Официант принес минеральную, разлил по бокалам.
— А Роглер чем занимался?
— Сельским хозяйством. Потом стал специализироваться на истории картофелеводства. Потратил много лет, пытаясь организовать выставку на эту тему. Разрабатывал концепции выставки, одну, другую, бесконечно. Всякий раз партийное руководство к чему-нибудь придиралось. Волынка тянулась почти до самого объединения Германии… Роглер в своей области был корифеем. Картофель, если можно так выразиться, пустил корни в его сердце. — Розенов засмеялся, но добродушно, без ехидства. — Мечта Роглера, грандиозная выставка… Он хотел реабилитировать непритязательный овощ, добиться прежде неслыханных вкусовых изысков. Причем именно здесь, в Восточной Германии, где картошка распространена, как нигде на всей земле. Должным образом приготовленная картошка могла бы, по мысли Роглера, стать для нас тем, чем для итальянцев являются макароны. Он мечтал вывести ее на такой же уровень качества, ведь наша народно-демократическая картошечка была водянистой и безвкусной, попросту отвратительной.
Он выловил вилкой и сбросил на блюдце кусочки льда из своего бокала, осторожно отпил воды.
— Кубин говорил, он был фанатиком. Это так?

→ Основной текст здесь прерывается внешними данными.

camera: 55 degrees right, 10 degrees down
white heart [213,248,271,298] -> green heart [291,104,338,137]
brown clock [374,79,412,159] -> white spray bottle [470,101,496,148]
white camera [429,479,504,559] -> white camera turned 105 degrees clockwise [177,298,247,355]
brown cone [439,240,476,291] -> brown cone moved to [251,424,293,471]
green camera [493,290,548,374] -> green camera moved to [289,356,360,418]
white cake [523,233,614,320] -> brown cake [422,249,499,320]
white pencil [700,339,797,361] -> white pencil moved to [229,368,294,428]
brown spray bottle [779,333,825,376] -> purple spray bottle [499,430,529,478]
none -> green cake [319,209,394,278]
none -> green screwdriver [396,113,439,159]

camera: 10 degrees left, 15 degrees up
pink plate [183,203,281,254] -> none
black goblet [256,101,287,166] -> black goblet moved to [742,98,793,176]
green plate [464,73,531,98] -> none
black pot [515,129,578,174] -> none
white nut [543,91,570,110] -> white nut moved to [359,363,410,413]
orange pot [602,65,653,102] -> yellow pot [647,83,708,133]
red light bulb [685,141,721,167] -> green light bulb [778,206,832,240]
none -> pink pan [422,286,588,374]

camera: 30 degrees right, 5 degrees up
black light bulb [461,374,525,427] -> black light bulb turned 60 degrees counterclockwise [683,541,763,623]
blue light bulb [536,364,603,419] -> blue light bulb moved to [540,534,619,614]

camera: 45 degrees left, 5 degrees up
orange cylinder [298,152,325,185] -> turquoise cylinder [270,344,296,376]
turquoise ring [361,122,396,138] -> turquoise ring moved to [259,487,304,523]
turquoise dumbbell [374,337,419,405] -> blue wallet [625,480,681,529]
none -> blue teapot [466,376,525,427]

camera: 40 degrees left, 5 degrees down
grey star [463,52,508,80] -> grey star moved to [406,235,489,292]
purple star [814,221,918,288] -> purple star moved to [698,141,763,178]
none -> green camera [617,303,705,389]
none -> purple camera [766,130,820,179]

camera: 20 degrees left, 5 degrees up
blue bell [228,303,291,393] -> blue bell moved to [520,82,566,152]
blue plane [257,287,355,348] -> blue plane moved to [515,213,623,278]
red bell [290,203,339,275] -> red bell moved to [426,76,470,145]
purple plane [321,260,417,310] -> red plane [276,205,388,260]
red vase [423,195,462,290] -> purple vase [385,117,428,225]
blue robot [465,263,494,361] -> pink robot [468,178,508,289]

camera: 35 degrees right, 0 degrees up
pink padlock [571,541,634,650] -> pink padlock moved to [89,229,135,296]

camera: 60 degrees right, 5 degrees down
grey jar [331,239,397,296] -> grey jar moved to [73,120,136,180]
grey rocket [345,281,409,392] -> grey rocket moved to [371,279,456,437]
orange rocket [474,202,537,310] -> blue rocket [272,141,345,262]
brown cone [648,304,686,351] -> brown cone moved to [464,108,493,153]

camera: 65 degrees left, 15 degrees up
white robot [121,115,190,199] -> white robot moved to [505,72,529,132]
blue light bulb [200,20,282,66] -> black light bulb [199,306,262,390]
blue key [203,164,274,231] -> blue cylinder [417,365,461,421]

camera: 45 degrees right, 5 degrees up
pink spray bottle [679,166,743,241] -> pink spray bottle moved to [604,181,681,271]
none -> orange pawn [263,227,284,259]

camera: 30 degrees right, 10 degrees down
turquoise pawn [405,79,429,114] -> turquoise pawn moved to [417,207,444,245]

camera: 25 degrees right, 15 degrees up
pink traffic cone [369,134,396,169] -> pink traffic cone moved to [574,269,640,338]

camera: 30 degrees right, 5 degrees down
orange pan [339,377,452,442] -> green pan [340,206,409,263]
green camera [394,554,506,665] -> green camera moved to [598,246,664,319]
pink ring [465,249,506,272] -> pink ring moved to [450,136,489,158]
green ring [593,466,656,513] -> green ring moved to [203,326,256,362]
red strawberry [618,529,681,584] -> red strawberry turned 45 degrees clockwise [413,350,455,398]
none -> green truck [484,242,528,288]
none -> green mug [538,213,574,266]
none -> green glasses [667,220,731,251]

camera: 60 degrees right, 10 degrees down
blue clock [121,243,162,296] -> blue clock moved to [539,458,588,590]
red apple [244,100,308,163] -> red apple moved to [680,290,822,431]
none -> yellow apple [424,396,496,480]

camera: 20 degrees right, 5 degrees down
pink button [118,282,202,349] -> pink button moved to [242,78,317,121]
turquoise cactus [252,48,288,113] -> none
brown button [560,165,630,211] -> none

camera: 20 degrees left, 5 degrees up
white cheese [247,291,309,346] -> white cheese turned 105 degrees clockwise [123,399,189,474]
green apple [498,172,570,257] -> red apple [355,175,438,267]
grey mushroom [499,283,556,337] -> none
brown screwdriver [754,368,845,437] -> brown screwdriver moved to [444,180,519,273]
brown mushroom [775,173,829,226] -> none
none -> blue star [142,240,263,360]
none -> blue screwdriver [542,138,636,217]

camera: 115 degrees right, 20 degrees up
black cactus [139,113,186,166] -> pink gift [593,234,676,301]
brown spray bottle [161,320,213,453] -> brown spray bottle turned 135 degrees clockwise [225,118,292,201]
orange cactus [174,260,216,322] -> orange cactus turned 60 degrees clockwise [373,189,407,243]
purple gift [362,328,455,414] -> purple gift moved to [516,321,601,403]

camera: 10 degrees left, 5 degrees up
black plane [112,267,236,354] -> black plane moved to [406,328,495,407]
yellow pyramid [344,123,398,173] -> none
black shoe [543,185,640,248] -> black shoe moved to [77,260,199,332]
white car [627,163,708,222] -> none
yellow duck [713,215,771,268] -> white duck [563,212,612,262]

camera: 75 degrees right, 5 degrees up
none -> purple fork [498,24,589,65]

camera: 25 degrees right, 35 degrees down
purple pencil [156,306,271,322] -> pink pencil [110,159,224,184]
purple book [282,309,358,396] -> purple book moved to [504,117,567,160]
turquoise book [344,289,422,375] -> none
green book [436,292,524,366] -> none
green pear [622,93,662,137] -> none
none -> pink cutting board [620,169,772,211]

— Ну нет, преувеличил. Я Роглера хорошо знал. Мы много лет были друзьями. А когда я с ним познакомился, он как раз недавно получил от партийного начальства задание подготовить выставку. Дело было после исторического Восьмого съезда, на котором провозгласили курс на либерализацию жизни. Роглер эти лозунги воспринял в буквальном смысле. Он был убежден, что в ГДР можно и нужно изменить жизнь путем культурной революции. А это означало — долой колбасы и мясное ассорти, долой вареную картошку и жирные котлеты. В ресторанных меню тогда так и писали: «Отварной картофель, высококалорийный гарнир». Распробуйте-ка эти слова: вы-со-ко-ка-ло-рийный гар-нир… — Розенов отпил воды. Я заметил, что она опять показалась ему слишком холодной. Прежде чем проглотить, он подержал воду во рту. Наверное, у него нежный желудок, подумал я, а может, и гастрит нажил.
— Да, — продолжал он. — Это было его убеждением: сперва надо изменить сознание, а уж потом — отношения собственности. — Он испытующе поглядел на меня.
Я сказал:
— Антонио Грамши. Первоочередная задача — изменение привычек, эмоций, эротики, одежды, питания. Лишь тогда возможно обновление социальной структуры.
— Ага! — Розенов понимающе усмехнулся. — Я вижу, и в вашем прошлом не обошлось без левого уклонизма. Верно, Роглер читал Грамши, специально итальянский выучил, в ГДР ведь его работы очень мало переводились, и уж конечно не издавались критические статьи, направленные против пролеткульта и бездарной доктрины сталинистов, согласно которой бытие определяет сознание, но никак не наоборот.
Официант принес колбасу и поинтересовался, не хотим ли мы попробовать жаренные в масле бобы, свеженькие, хрустящие. Розенов кивнул и спросил:
— Вам тоже?
Я не возражал.
— ГДР, — он откинулся на спинку стула, — приказала долго жить из-за грубости официантов.
— Из-за чего?
— Да-да. Из-за тотальной недоброжелательности. Если социальная структура никуда не годится, значит, надо это чем-то компенсировать — дружелюбием, большими свободами, терпимостью, скажем, в отношении сексуальных меньшинств, надо давать людям больше свободного времени, но так, чтобы они с чистой совестью распоряжались своим досугом. В нашем обществе реального социализма в пятницу после обеда только дураки работали. Даже на производстве. А план — план выполняли гномики, домовые. Фантастика. Мы были уникальным государством лоботрясов и лежебок. Но попробуй скажи такое — живо пришили бы распространение вражеской пропаганды. Все время мы лезли в гору, лезли, карабкались, пока окончательно не выдохлись. Конечно, я худо-бедно приспособился к нашей системе, хотя случались иногда трения. Но у меня-то не было в жизни такой ситуации, в какую угодил мой друг Роглер, мне не приходилось заниматься подготовкой картофельной выставки.